Governance Recipes
Recipes for keeping agents accountable: gating their actions, scoping their access and reading back what they did. Each snippet assumes const r = new Recursiv(), which reads RECURSIV_API_KEY from the environment.
Gate a tool call for human approval
Run an agent in permission mode so every tool call waits for a human. Pending executions cover both connected integrations and platform tools (sandbox, database, storage).
Approve or reject a pending action
List what an agent is waiting on in a conversation, then approve to run it or reject to block it.
Scope an API key to least privilege
Create a key with only the scopes a workload needs. Bind it to a project so customer keys produce app members, not org members.
Scope a key to a single organization
Bind a team key to one organization so it cannot reach other workspaces.
Read the audit trail for a task
Every dispatcher task carries an activity log: claims, releases, completions and notes. Read it to see who did what and when.
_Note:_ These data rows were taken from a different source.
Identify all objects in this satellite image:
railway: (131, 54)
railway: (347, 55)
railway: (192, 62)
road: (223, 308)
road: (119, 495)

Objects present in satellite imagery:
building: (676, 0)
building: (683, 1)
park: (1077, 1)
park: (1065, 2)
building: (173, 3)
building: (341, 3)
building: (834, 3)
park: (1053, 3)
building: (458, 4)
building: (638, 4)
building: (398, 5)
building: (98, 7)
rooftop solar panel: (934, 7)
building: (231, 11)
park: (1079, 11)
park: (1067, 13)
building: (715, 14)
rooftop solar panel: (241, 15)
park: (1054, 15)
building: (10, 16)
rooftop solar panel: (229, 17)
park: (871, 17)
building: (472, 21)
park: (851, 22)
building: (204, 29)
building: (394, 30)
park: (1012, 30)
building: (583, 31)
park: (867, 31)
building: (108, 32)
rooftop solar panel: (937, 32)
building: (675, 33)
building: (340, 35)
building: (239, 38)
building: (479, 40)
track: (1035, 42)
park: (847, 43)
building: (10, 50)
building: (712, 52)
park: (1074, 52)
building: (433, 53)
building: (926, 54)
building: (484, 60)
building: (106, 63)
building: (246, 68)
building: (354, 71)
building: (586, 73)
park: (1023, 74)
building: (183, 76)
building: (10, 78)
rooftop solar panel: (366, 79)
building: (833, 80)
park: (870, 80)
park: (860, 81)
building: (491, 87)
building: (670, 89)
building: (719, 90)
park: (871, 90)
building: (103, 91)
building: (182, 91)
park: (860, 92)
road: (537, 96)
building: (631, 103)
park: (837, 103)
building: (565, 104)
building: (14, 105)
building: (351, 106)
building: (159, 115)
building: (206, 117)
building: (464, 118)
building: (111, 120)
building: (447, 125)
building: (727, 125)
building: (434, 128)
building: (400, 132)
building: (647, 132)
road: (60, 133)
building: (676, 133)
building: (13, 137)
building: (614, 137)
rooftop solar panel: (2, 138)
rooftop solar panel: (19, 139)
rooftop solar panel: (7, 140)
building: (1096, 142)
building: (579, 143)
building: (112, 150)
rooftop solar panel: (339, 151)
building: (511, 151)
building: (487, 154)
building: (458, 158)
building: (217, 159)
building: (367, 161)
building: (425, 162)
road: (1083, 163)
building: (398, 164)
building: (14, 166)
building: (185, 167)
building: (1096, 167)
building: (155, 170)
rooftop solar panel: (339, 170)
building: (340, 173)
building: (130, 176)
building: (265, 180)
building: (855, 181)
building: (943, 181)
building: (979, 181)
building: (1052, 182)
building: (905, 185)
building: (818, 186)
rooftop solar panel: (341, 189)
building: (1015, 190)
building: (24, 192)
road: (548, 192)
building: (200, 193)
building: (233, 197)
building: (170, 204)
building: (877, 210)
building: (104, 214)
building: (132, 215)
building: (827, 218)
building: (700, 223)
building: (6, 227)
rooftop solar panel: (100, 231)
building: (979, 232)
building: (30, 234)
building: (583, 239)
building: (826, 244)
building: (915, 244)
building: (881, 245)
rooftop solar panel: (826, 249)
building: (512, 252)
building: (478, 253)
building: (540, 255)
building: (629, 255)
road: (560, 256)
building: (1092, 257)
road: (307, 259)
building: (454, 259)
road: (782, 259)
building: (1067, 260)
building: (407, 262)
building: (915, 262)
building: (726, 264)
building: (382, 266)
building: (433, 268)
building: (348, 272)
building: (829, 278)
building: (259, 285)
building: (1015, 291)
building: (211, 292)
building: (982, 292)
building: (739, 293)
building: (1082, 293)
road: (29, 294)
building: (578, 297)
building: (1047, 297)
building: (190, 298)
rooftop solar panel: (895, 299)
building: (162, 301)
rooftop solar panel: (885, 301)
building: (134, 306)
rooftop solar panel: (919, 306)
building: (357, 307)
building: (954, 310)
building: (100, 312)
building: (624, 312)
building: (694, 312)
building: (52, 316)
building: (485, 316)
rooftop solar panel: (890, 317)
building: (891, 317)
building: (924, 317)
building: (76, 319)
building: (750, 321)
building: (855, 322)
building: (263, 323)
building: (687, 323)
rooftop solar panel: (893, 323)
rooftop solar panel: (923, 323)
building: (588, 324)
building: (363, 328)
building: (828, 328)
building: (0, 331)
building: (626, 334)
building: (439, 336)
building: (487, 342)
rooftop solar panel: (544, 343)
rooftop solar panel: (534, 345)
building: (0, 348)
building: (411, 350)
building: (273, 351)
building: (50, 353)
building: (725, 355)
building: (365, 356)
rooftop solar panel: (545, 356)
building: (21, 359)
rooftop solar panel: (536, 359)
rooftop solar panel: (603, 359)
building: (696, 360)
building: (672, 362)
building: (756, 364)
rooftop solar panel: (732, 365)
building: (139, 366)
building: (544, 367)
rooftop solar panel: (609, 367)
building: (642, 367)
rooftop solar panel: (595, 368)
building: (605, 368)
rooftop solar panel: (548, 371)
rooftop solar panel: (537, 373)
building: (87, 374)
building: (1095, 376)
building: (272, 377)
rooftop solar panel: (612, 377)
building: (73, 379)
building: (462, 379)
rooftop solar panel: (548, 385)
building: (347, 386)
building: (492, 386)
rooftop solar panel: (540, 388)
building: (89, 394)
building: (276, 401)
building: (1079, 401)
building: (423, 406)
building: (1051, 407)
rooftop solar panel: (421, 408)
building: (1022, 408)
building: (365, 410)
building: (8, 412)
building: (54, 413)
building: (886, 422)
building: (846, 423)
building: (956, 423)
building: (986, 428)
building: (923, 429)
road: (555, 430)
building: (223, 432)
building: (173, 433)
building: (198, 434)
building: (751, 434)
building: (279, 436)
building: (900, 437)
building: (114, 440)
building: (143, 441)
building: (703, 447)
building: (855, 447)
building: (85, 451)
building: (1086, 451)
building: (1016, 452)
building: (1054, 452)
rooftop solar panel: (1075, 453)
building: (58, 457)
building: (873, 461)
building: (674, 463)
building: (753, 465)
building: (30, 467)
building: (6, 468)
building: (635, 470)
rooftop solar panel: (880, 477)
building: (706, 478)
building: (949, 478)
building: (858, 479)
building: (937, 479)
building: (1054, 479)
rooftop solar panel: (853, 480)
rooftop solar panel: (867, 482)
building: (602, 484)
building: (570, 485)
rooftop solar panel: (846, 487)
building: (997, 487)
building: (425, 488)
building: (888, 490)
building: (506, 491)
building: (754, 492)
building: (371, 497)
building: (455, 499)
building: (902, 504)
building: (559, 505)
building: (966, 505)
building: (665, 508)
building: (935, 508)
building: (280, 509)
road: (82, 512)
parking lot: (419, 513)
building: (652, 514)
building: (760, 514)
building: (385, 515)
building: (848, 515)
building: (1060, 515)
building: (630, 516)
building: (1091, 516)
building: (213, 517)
Inspect what every agent is working on
Pull active claims and per-member activity for a project to see live agent work at a glance.
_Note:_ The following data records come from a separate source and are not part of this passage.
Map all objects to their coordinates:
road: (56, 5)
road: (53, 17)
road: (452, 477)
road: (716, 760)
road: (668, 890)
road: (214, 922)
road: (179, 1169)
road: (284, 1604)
Read an agent’s inbox as an audit surface
Agent-to-agent delegations, results and status updates are all recorded in the inbox. Read it to reconstruct a chain of delegated work.
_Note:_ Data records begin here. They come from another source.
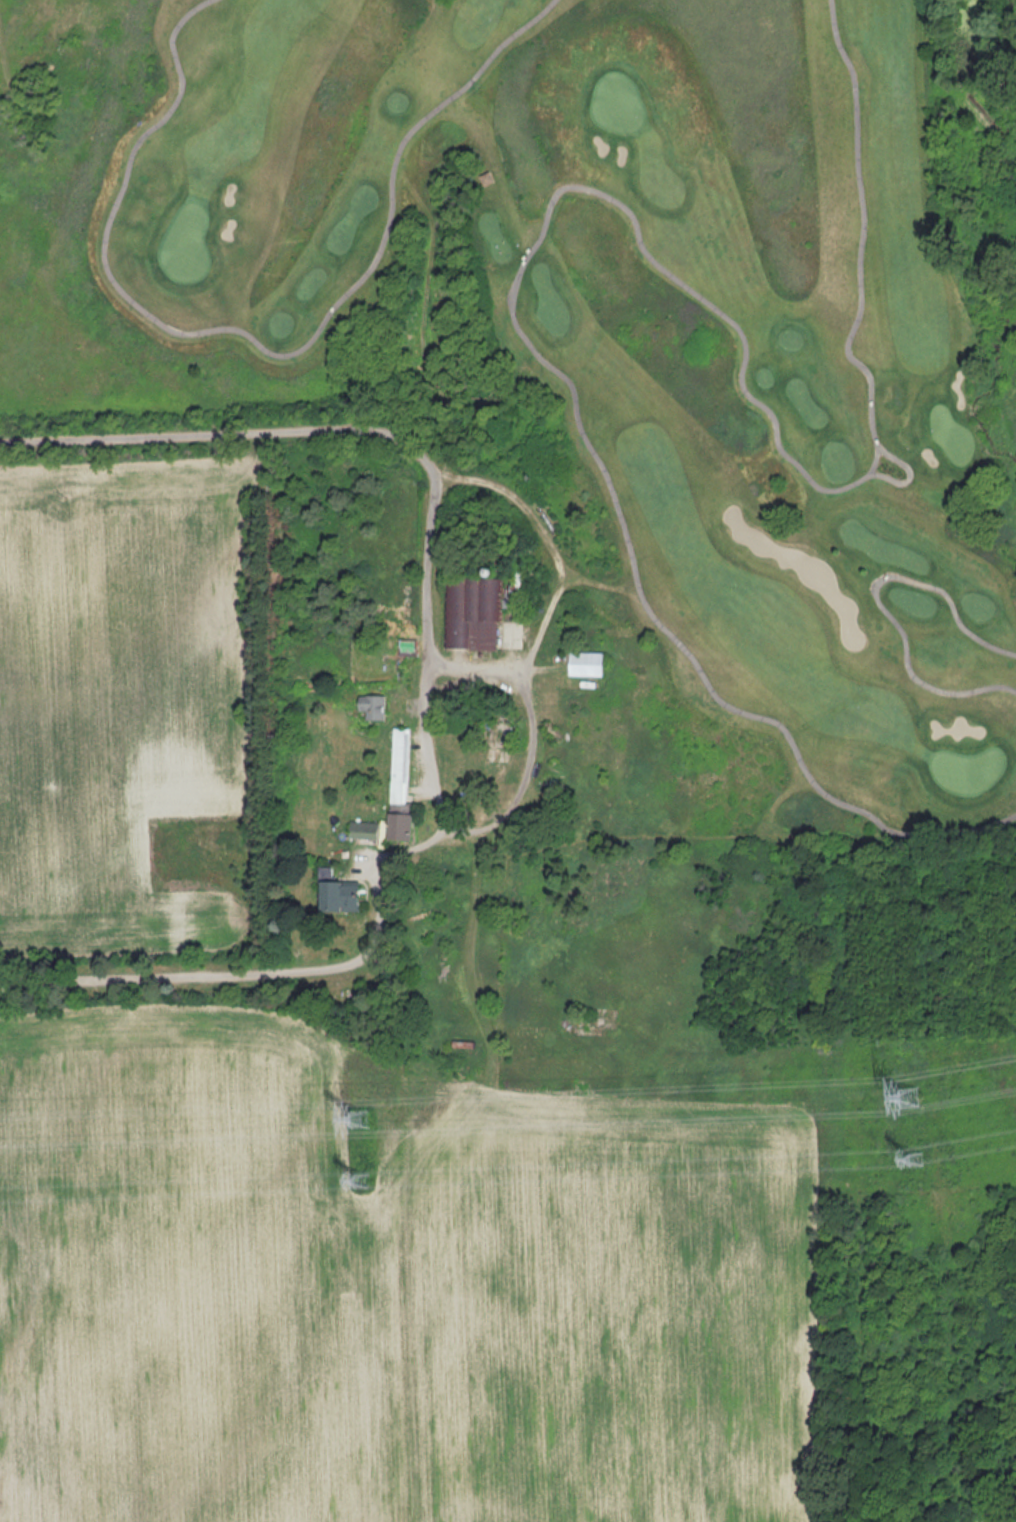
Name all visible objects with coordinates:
road: (582, 192)
park: (633, 339)
road: (256, 344)
road: (222, 434)
road: (883, 604)
building: (473, 613)
building: (586, 664)
building: (373, 707)
building: (400, 783)
road: (505, 809)
building: (363, 830)
building: (340, 896)
road: (270, 972)
power tower: (910, 1098)
power tower: (361, 1118)
power tower: (915, 1159)
power tower: (362, 1178)

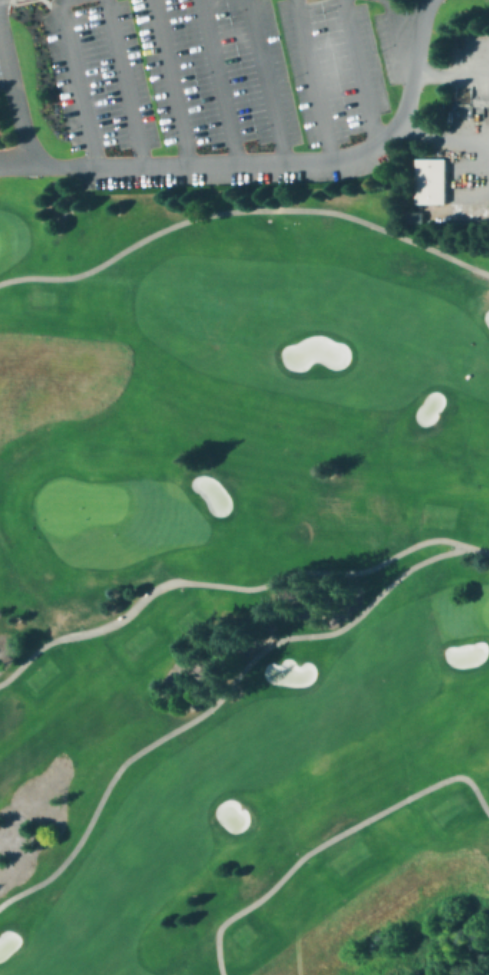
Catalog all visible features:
road: (0, 0)
road: (17, 1)
road: (51, 6)
road: (360, 76)
road: (451, 78)
road: (315, 81)
road: (267, 84)
road: (78, 85)
road: (128, 85)
road: (172, 85)
road: (223, 85)
road: (446, 140)
road: (17, 161)
road: (221, 170)
building: (432, 184)
road: (242, 208)
building: (414, 215)
park: (244, 487)
road: (474, 547)
road: (413, 564)
road: (330, 836)

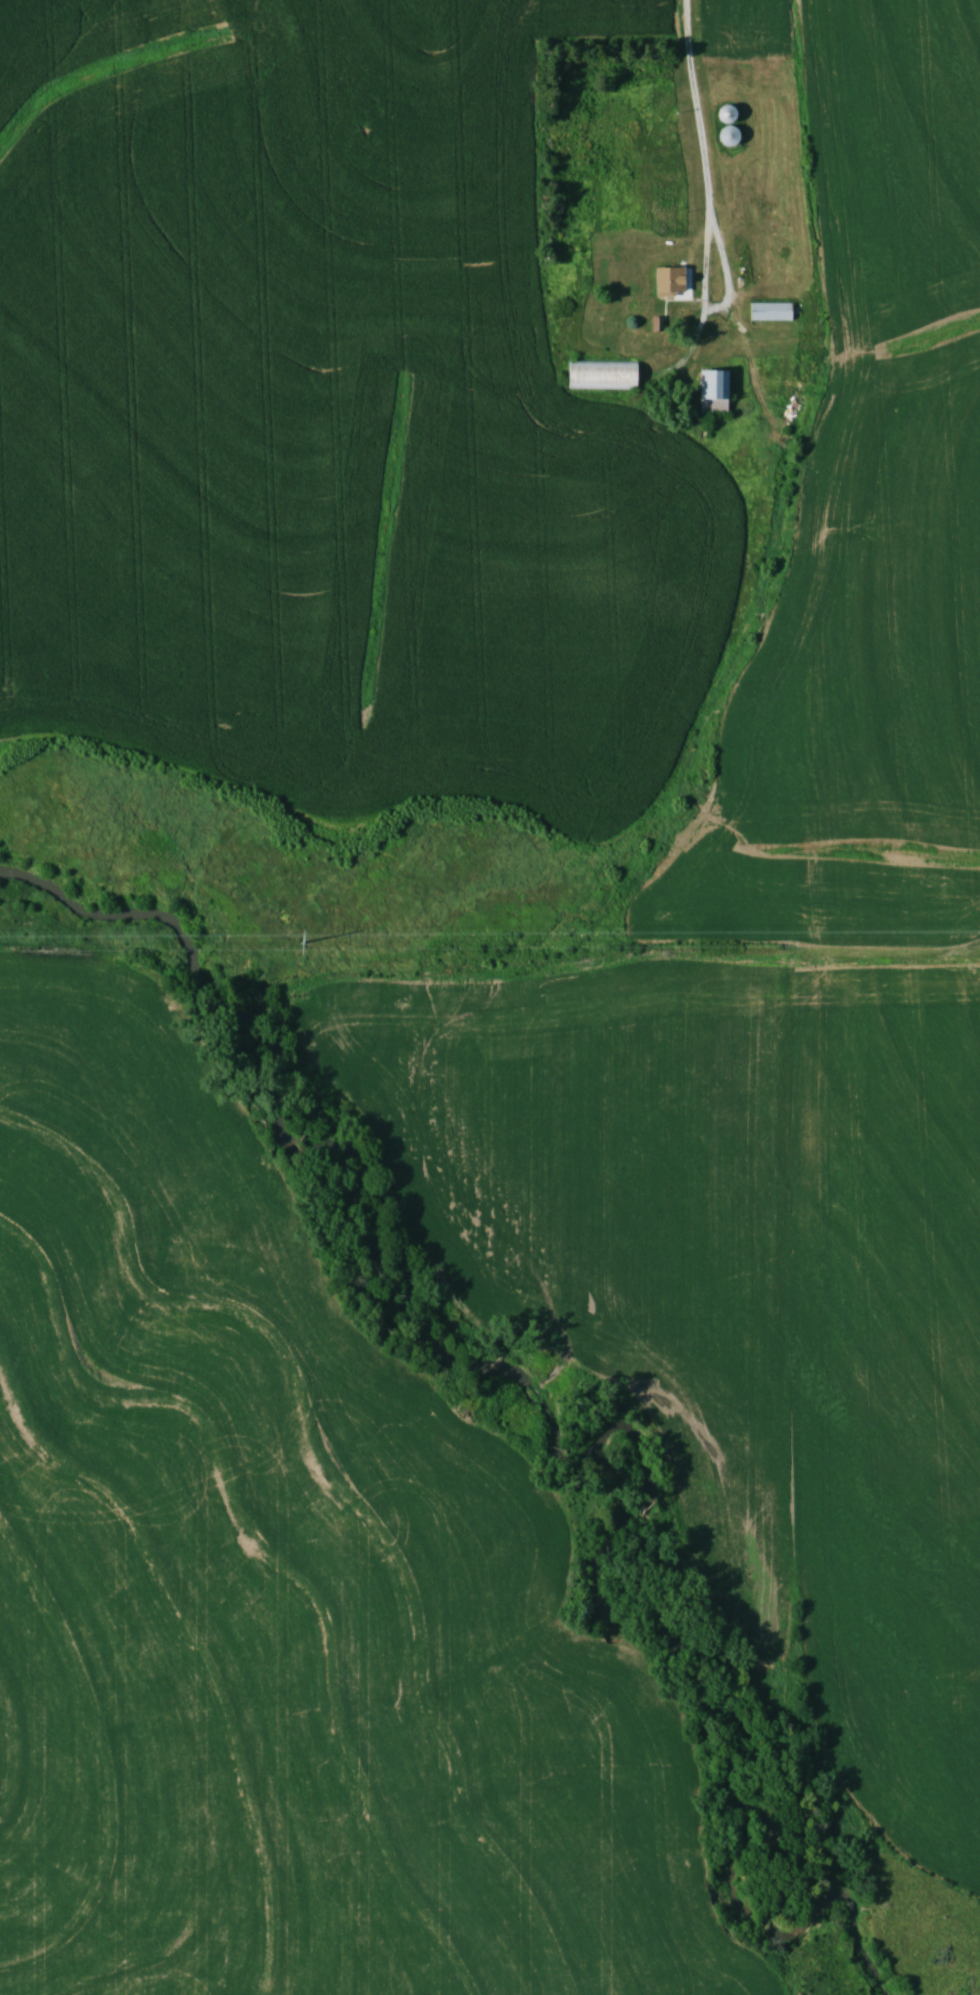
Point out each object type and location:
road: (699, 110)
building: (723, 113)
building: (726, 137)
building: (765, 248)
building: (666, 279)
road: (713, 309)
building: (768, 311)
building: (599, 376)
building: (709, 392)
power tower: (298, 938)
Track outcomes against a task
Record before/after measurements on a task so the result of agent work is verifiable, not just asserted.
Self-evaluation and recursion (mechanism)
The core pattern is that an agent reviews its own output and runs again until it meets a bar, rather than one-shotting. Today you implement the loop yourself: chat, judge the result (a second agent or a rubric prompt works well) and re-run if it falls short.
A first-class self-evaluation primitive (a scored, structured critique loop you do not have to hand-roll) is on the roadmap. Until it ships, the loop above is the supported approach. There is no r.verify resource.